Missing or damaged teeth can not only take a toll on your aesthetic appearance, they can also cause physical discomfort and hinder your speaking and chewing abilities.
If your tooth is missing, broken or damaged due to injury or oral health concerns, patients have several options to replace missing teeth.
Dental Crowns are often used if there has been extensive structural damage to your tooth, your tooth has had root canal treatment or as the final restoration following the placement of a dental implant.
How does a dental crown work?
Dental crowns fully encase a tooth; this is why they are often referred to as a cap for the tooth. Crowns can be made from porcelain, porcelain with a gold base or gold alone.
Crowns are constructed following a detailed preparation and impression taking process.
- The information and moulds taken at your appointment will be sent to our dental technician who will carefully and precisely fabricate your crown
- Approximately two weeks later, your custom-made crown will be fitted and you will be able to function as you would normally
Surprisingly, your crown needs no extra attention, just your normal daily oral care routine.
If you are missing one or more teeth, a dental bridge may be the best tooth replacement option. This treatment utilises the adjacent teeth as supports for false teeth, which fill the space.
How does a dental bridge work?
Dental bridges are an excellent way to improve the appearance of your smile whilst restoring function.

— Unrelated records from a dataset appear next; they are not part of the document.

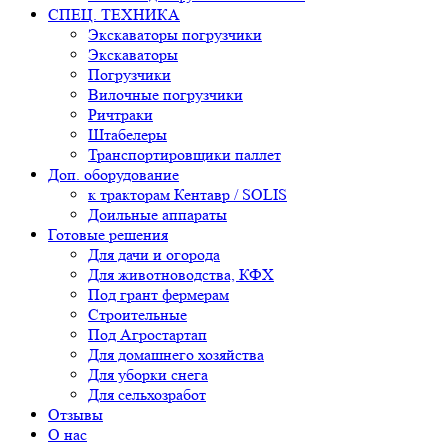
СПЕЦ. ТЕХНИКА
Экскаваторы погрузчики
Экскаваторы
Погрузчики
Вилочные погрузчики
Ричтраки
Штабелеры
Транспортировщики паллет
Доп. оборудование
к тракторам Кентавр / SOLIS
Доильные аппараты
Готовые решения
Для дачи и огорода
Для животноводства, КФХ
Под грант фермерам
Строительные
Под Агростартап
Для домашнего хозяйства
Для уборки снега
Для сельхозработ
Отзывы
О нас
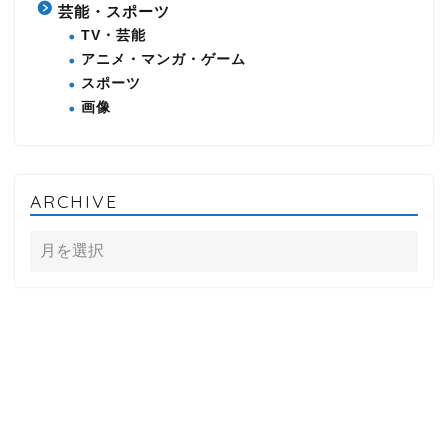
芸能・スポーツ
TV・芸能
アニメ・マンガ・ゲーム
スポーツ
画像
ARCHIVE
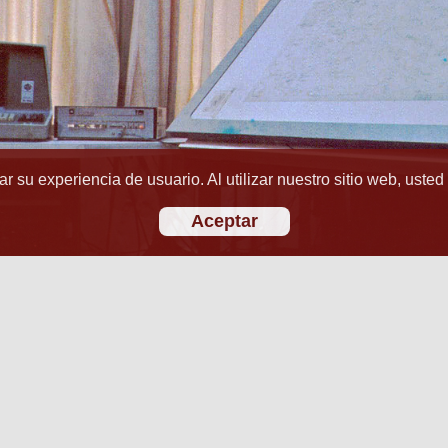
r su experiencia de usuario. Al utilizar nuestro sitio web, usted
Aceptar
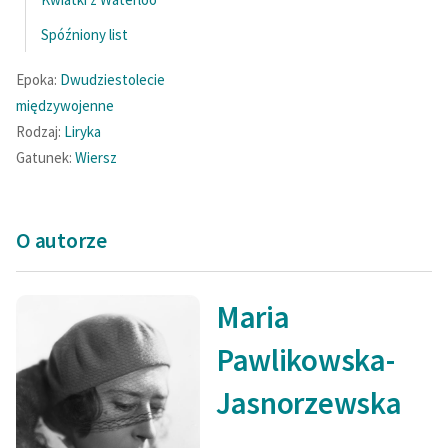
Spóźniony list
Epoka:
Dwudziestolecie
międzywojenne
Rodzaj:
Liryka
Gatunek:
Wiersz
O autorze
Maria
Pawlikowska-
Jasnorzewska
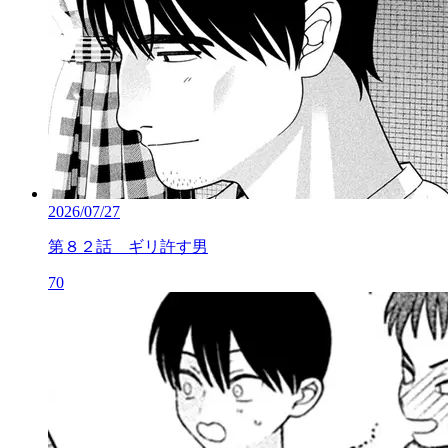
2026/07/27
第８２話 ギリ許す男
70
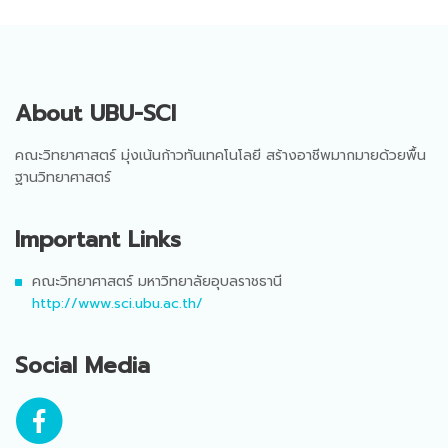
About UBU-SCI
คณะวิทยาศาสตร์ มุ่งเน้นก้าวทันเทคโนโลยี สร้างอาชีพมากมายด้วยพื้น
ฐานวิทยาศาสตร์
Important Links
คณะวิทยาศาสตร์ มหาวิทยาลัยอุบลราชธานี
http://www.sci.ubu.ac.th/
Social Media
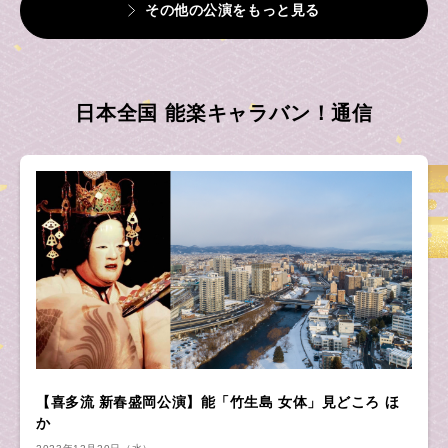
その他の公演をもっと見る
日本全国 能楽キャラバン！通信
【喜多流 新春盛岡公演】能「竹生島 女体」見どころ ほ
か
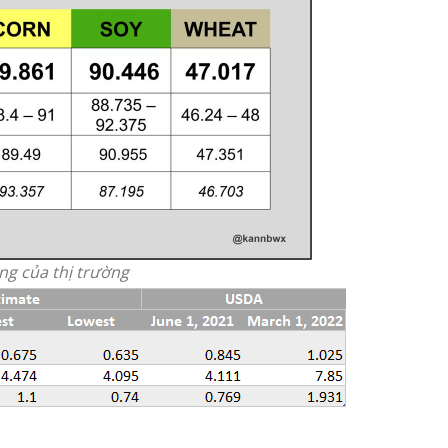
ồng của thị trường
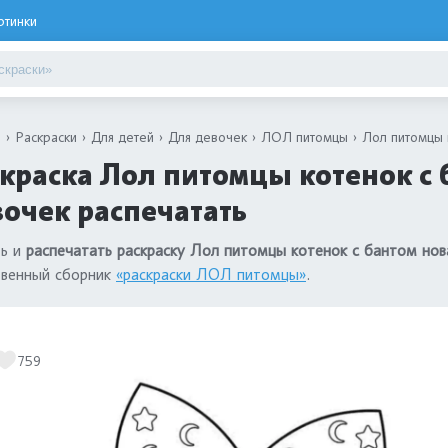
ртинки
я
Раскраски
Для детей
Для девочек
ЛОЛ питомцы
Лол питомцы 
краска Лол питомцы котенок с 
очек распечатать
ть и
распечатать раскраску Лол питомцы котенок с бантом нов
твенный сборник
«раскраски ЛОЛ питомцы»
.
759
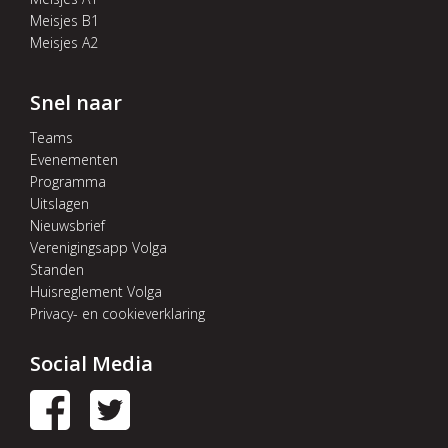
Meisjes B1
Meisjes A2
Snel naar
Teams
Evenementen
Programma
Uitslagen
Nieuwsbrief
Verenigingsapp Volga
Standen
Huisreglement Volga
Privacy- en cookieverklaring
Social Media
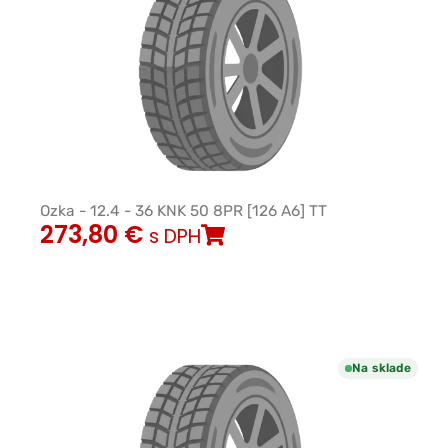
Ozka - 12.4 - 36 KNK 50 8PR [126 A6] TT
273,80
€
s DPH
Na sklade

A dental bridge is used to span the gap in the mouth where one or more teeth are missing. A crown is set on each end of the bridge and connects to the teeth on both sides of the space that needs to be filled. A false tooth (or set of teeth) will connect both crowns and fills this spot where the natural teeth are missing.
Inlays and onlays
Restoring your tooth to its original strength and function can be done with the use of an inlay or an onlay. These excellent options offer an ideal way to treat teeth that have a moderate to high level of decay or breakage.
Substantially stronger than a direct filling, inlays and onlays can be the best option in many restorative situations.